En cuanto al equipamiento se advirtió que el 57% de establecimientos verificados cuentan con pupitres en estado regular. Un 10% en mal estado, el 31% en buen estado y el 1,5%; es decir solo una unidad educativa, presenta pupitres en muy buen estado.
El acceso a servicios básicos y tecnología, el 54% de las unidades educativas carece de acceso al servicio de internet; el 43% no tiene salas de computación.
Aunque la cobertura eléctrica es total, el 44% de los establecimientos presenta conexiones defectuosas con cables sueltos, lo que representa un peligro latente para los estudiantes.
Un 4%, dos unidades educativas en Trinidad y Riberalta no cuentan con el servicio de agua potable.

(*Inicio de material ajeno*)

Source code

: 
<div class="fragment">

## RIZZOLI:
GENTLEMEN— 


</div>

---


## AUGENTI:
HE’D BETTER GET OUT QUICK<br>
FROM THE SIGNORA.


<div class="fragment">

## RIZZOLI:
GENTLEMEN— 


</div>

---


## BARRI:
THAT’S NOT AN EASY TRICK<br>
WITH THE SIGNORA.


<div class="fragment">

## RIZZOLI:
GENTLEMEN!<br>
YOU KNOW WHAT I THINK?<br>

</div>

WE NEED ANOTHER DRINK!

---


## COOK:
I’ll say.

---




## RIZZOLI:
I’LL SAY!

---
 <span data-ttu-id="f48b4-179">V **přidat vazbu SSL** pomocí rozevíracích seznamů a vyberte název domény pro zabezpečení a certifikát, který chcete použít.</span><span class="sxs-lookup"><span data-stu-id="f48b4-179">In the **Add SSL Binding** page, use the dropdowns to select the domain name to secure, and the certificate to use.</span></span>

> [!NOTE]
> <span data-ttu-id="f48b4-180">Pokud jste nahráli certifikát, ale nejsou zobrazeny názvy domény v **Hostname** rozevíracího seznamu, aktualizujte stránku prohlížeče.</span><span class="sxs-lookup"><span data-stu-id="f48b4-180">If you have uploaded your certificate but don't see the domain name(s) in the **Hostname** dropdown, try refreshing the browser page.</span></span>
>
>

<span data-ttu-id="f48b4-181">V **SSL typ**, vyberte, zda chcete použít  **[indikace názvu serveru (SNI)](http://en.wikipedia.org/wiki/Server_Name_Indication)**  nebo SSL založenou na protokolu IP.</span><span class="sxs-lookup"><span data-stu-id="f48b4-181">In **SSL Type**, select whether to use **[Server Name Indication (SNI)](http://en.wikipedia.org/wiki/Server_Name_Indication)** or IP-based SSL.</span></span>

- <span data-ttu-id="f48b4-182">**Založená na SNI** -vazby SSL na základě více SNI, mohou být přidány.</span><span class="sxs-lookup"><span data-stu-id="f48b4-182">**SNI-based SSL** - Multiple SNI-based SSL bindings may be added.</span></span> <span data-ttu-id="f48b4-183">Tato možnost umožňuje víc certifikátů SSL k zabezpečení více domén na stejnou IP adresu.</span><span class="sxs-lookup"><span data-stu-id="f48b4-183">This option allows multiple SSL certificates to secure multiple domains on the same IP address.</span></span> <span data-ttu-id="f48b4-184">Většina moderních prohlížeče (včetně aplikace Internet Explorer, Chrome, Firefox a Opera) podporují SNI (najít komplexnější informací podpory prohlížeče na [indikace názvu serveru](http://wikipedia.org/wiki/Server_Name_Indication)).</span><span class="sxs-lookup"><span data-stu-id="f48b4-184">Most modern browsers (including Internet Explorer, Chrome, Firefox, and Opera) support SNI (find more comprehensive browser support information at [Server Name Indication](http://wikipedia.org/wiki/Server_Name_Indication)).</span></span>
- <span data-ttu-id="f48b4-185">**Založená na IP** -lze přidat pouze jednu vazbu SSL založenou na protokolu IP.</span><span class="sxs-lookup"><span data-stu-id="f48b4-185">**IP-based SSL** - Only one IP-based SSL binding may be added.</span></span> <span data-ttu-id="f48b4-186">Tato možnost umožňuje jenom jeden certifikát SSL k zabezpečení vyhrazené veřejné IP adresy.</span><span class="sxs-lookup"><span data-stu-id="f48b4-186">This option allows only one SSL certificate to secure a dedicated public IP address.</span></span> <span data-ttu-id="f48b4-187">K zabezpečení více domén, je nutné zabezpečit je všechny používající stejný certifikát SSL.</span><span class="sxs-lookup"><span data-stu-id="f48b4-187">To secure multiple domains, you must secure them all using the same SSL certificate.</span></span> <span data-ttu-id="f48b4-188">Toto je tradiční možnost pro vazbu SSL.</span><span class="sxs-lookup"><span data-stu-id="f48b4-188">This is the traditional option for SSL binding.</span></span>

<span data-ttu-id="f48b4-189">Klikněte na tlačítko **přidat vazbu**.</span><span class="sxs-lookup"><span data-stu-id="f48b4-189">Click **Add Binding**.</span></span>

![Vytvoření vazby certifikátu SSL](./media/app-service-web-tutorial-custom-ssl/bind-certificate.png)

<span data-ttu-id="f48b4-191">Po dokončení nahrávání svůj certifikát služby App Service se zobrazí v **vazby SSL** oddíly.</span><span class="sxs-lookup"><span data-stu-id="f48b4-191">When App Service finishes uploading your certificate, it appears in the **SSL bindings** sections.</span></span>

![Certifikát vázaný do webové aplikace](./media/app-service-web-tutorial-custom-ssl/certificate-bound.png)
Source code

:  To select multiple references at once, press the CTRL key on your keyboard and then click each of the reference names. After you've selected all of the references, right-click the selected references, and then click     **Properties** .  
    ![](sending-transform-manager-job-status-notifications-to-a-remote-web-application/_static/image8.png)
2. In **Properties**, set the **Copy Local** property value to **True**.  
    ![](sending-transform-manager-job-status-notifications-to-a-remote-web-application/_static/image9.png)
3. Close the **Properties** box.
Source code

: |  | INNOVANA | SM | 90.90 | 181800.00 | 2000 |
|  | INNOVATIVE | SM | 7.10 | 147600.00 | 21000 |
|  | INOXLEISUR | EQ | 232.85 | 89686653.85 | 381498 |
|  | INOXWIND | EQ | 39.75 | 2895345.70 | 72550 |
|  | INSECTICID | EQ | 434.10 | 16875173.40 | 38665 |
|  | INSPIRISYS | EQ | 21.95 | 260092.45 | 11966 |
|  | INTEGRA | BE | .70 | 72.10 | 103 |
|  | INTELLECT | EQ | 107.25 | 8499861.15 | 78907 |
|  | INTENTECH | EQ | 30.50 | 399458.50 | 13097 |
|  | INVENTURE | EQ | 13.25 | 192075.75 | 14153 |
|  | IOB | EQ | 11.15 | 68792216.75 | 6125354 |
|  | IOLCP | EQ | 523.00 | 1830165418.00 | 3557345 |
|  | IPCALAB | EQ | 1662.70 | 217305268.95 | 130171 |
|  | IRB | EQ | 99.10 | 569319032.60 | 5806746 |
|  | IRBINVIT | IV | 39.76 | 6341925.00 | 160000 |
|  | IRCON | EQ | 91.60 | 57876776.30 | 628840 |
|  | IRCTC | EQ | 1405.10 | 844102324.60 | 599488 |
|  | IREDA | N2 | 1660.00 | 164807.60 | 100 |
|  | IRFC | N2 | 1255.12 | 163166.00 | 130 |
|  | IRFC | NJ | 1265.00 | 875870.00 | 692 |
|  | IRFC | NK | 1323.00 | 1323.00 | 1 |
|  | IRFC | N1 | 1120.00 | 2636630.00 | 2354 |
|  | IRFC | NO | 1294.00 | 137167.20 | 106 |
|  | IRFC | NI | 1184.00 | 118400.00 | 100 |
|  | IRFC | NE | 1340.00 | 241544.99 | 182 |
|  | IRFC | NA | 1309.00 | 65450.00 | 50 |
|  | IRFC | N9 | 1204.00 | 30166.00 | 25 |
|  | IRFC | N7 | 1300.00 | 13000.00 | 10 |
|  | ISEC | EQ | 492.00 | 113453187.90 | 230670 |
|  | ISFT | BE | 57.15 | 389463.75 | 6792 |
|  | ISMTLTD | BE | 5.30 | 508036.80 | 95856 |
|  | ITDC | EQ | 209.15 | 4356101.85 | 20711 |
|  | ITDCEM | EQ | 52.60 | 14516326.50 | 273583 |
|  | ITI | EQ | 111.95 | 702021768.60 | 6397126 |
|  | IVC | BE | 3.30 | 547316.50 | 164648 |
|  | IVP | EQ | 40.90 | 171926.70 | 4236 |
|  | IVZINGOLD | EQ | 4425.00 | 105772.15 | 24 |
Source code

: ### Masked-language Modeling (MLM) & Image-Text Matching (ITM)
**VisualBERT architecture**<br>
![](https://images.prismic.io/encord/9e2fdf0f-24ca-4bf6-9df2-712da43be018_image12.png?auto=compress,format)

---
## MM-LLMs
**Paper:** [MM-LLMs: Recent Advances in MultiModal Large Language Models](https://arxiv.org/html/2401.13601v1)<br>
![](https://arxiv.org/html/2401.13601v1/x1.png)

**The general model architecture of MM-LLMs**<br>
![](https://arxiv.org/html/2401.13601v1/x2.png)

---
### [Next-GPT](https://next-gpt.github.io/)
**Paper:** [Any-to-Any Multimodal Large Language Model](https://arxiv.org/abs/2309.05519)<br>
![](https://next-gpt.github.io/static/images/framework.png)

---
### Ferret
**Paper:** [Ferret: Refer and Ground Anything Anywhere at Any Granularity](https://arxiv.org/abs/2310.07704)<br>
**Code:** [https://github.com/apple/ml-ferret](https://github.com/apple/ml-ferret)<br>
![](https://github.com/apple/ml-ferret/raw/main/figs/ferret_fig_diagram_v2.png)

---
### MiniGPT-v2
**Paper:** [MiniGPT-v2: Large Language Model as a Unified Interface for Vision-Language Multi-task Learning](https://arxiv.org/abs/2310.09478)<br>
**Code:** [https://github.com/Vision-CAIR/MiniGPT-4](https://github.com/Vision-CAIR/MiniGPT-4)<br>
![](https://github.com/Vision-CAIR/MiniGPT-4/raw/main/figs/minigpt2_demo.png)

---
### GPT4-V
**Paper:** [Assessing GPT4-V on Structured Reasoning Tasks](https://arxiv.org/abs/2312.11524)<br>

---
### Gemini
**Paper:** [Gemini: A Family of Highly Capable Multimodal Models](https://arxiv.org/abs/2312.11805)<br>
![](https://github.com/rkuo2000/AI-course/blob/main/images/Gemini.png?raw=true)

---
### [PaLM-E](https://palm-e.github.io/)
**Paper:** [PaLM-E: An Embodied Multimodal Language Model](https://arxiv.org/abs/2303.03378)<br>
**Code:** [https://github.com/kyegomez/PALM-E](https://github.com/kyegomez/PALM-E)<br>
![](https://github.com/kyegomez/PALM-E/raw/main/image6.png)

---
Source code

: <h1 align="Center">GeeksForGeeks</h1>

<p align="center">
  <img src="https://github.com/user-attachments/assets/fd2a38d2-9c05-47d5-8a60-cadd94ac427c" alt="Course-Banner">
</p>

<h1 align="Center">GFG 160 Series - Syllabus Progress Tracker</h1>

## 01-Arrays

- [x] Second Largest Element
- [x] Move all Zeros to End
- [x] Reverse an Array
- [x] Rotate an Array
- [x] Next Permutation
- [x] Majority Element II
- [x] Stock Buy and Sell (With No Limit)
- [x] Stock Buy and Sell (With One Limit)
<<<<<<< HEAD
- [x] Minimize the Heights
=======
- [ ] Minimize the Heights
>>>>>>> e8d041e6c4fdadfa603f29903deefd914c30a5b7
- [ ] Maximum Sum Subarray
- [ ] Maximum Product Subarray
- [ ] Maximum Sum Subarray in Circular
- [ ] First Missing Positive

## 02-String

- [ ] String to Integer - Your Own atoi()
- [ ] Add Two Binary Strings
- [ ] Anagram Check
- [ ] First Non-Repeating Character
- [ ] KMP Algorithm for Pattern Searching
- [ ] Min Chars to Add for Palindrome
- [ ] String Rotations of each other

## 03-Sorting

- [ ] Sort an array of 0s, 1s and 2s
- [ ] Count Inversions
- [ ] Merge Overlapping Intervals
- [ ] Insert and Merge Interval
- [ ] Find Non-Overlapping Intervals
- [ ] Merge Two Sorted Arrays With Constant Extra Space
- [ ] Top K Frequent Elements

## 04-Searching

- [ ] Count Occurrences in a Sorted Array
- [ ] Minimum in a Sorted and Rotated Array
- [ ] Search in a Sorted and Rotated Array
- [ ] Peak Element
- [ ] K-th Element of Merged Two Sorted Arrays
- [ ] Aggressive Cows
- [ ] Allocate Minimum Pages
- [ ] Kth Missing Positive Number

El informe de la Defensoría señala que en total se recibieron 143 denuncias por presuntas vulneraciones al derecho a la educación. Además de las deficiencias en la infraestructura, se verificó otras vulneraciones como cobros irregulares y restricciones al acceso por razones económicas o administrativas.
RIESGOS
Asimismo, advirtió riesgos a la integridad física de niñas, niños y adolescentes, tras una verificación nacional a 68 unidades educativas (62 urbanas y 6 rurales) fiscales y de convenio, en 22 municipios del país.
“Compartirles nuestra profunda preocupación como Defensoría del Pueblo. A pesar de nuestro trabajo permanente y las acciones realizadas al inicio y durante el periodo de clases, incidiendo en los gobiernos municipales para mejorar la infraestructura educativa, no se tuvo la previsión necesaria para abordar las deficiencias que ahora se están replicando», dijo el defensor del Pueblo, Pedro Callisaya.
La verificación se realizó a nivel nacional entre el 19 y el 23 de enero.
Los verificativos defensoriales evaluaron tres parámetros: las condiciones físicas del establecimiento (infraestructura), equipamiento y la seguridad en los establecimientos.
El Defensor del Pueblo informó que se tomó contacto con los gobiernos autónomos municipales para que asuman las recomendaciones sobre la infraestructura educativa.